● **Action item**
Please retype exactly the lines from the one containing "payment terminal (153,19,432,472)" through the end of the records, leaving out the pictures.

──────── Information provided

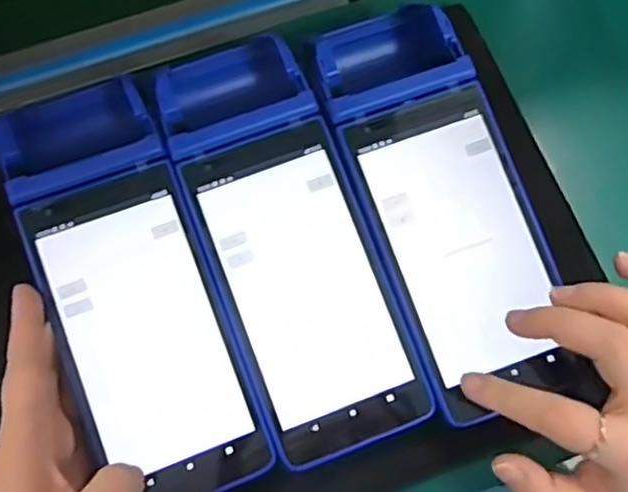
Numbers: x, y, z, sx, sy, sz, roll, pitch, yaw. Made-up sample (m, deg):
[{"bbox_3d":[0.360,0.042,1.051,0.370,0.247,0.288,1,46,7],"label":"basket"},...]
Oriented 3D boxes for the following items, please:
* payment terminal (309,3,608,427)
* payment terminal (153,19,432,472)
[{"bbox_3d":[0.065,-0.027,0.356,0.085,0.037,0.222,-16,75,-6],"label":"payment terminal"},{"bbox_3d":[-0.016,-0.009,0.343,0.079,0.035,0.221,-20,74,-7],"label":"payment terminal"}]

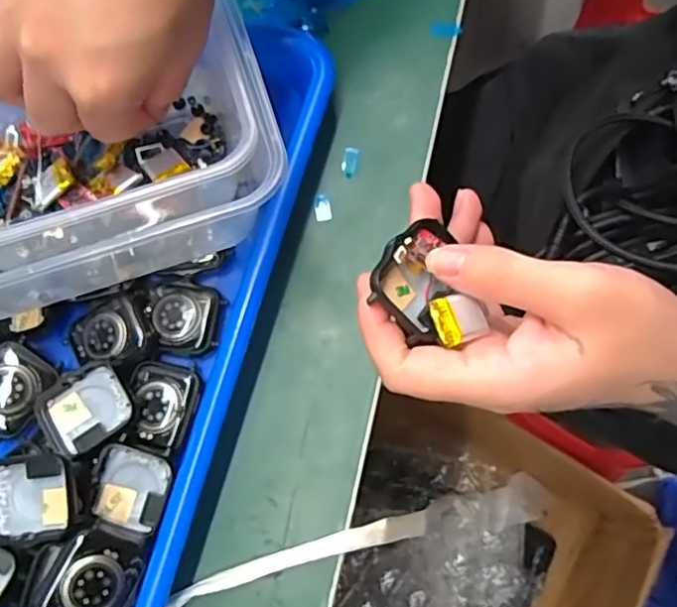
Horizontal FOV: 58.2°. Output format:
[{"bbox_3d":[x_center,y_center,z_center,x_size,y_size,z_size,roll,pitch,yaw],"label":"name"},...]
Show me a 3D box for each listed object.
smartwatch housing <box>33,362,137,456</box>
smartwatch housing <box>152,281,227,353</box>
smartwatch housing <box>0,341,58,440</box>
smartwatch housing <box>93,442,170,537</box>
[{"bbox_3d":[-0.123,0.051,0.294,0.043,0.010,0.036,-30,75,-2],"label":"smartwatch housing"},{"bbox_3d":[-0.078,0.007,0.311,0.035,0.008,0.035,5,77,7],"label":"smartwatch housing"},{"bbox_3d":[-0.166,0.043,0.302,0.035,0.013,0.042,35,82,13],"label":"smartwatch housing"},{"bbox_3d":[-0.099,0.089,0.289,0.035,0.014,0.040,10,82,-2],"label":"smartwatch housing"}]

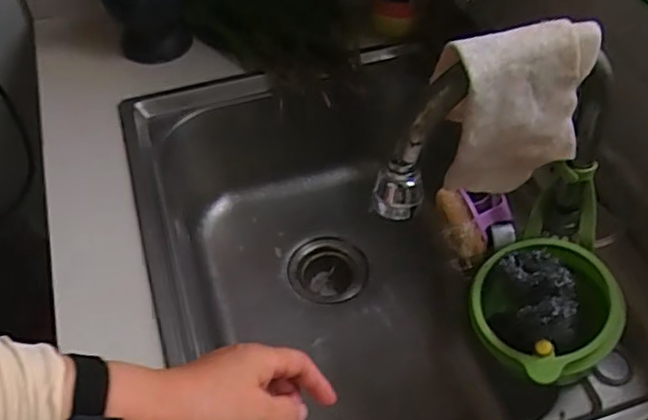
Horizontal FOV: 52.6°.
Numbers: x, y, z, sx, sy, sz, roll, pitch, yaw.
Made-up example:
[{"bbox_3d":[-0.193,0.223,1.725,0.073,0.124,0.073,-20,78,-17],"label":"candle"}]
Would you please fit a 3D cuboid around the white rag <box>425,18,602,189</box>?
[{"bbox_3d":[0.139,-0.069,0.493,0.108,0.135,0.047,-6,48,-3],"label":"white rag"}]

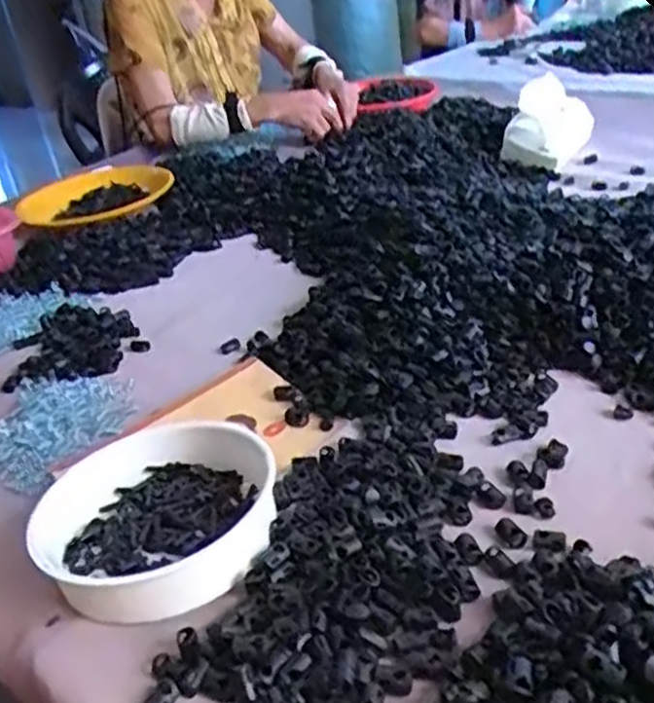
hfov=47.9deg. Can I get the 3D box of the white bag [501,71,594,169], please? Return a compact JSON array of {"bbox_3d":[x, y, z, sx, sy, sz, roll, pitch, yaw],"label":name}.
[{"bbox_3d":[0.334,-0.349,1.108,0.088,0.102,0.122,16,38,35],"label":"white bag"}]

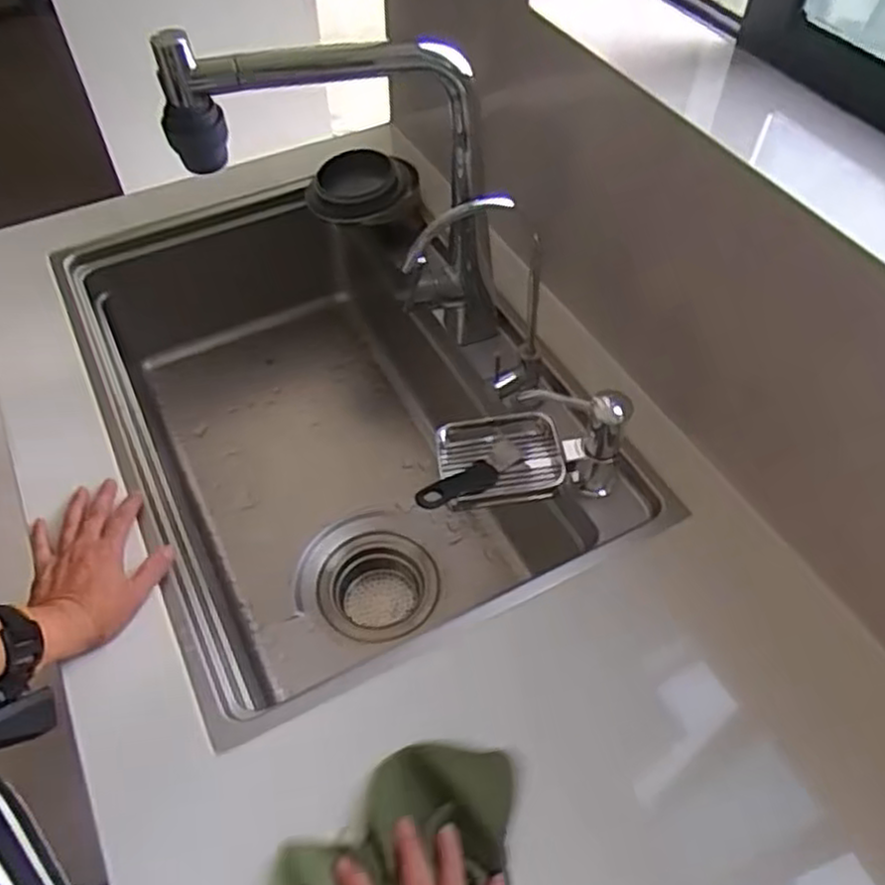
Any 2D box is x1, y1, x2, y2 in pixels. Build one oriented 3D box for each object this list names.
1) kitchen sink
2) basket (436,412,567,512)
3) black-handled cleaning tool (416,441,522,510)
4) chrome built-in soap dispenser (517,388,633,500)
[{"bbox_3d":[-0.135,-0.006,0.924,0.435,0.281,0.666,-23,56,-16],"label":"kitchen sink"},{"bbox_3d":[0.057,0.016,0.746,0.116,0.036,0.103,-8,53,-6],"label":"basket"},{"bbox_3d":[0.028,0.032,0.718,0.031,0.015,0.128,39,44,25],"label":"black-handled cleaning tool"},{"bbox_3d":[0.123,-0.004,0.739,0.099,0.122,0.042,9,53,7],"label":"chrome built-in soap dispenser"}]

────────────────

● **Response to this task**
* payment terminal (153,19,432,472)
[{"bbox_3d":[0.065,-0.027,0.356,0.085,0.037,0.222,-16,75,-6],"label":"payment terminal"},{"bbox_3d":[-0.016,-0.009,0.343,0.079,0.035,0.221,-20,74,-7],"label":"payment terminal"}]

Horizontal FOV: 58.2°. Output format:
[{"bbox_3d":[x_center,y_center,z_center,x_size,y_size,z_size,roll,pitch,yaw],"label":"name"},...]
Show me a 3D box for each listed object.
smartwatch housing <box>33,362,137,456</box>
smartwatch housing <box>152,281,227,353</box>
smartwatch housing <box>0,341,58,440</box>
smartwatch housing <box>93,442,170,537</box>
[{"bbox_3d":[-0.123,0.051,0.294,0.043,0.010,0.036,-30,75,-2],"label":"smartwatch housing"},{"bbox_3d":[-0.078,0.007,0.311,0.035,0.008,0.035,5,77,7],"label":"smartwatch housing"},{"bbox_3d":[-0.166,0.043,0.302,0.035,0.013,0.042,35,82,13],"label":"smartwatch housing"},{"bbox_3d":[-0.099,0.089,0.289,0.035,0.014,0.040,10,82,-2],"label":"smartwatch housing"}]

Horizontal FOV: 52.6°.
Numbers: x, y, z, sx, sy, sz, roll, pitch, yaw.
Made-up example:
[{"bbox_3d":[-0.193,0.223,1.725,0.073,0.124,0.073,-20,78,-17],"label":"candle"}]
Would you please fit a 3D cuboid around the white rag <box>425,18,602,189</box>?
[{"bbox_3d":[0.139,-0.069,0.493,0.108,0.135,0.047,-6,48,-3],"label":"white rag"}]

hfov=47.9deg. Can I get the 3D box of the white bag [501,71,594,169], please? Return a compact JSON array of {"bbox_3d":[x, y, z, sx, sy, sz, roll, pitch, yaw],"label":name}.
[{"bbox_3d":[0.334,-0.349,1.108,0.088,0.102,0.122,16,38,35],"label":"white bag"}]

Any 2D box is x1, y1, x2, y2 in pixels. Build one oriented 3D box for each object this list names.
1) kitchen sink
2) basket (436,412,567,512)
3) black-handled cleaning tool (416,441,522,510)
4) chrome built-in soap dispenser (517,388,633,500)
[{"bbox_3d":[-0.135,-0.006,0.924,0.435,0.281,0.666,-23,56,-16],"label":"kitchen sink"},{"bbox_3d":[0.057,0.016,0.746,0.116,0.036,0.103,-8,53,-6],"label":"basket"},{"bbox_3d":[0.028,0.032,0.718,0.031,0.015,0.128,39,44,25],"label":"black-handled cleaning tool"},{"bbox_3d":[0.123,-0.004,0.739,0.099,0.122,0.042,9,53,7],"label":"chrome built-in soap dispenser"}]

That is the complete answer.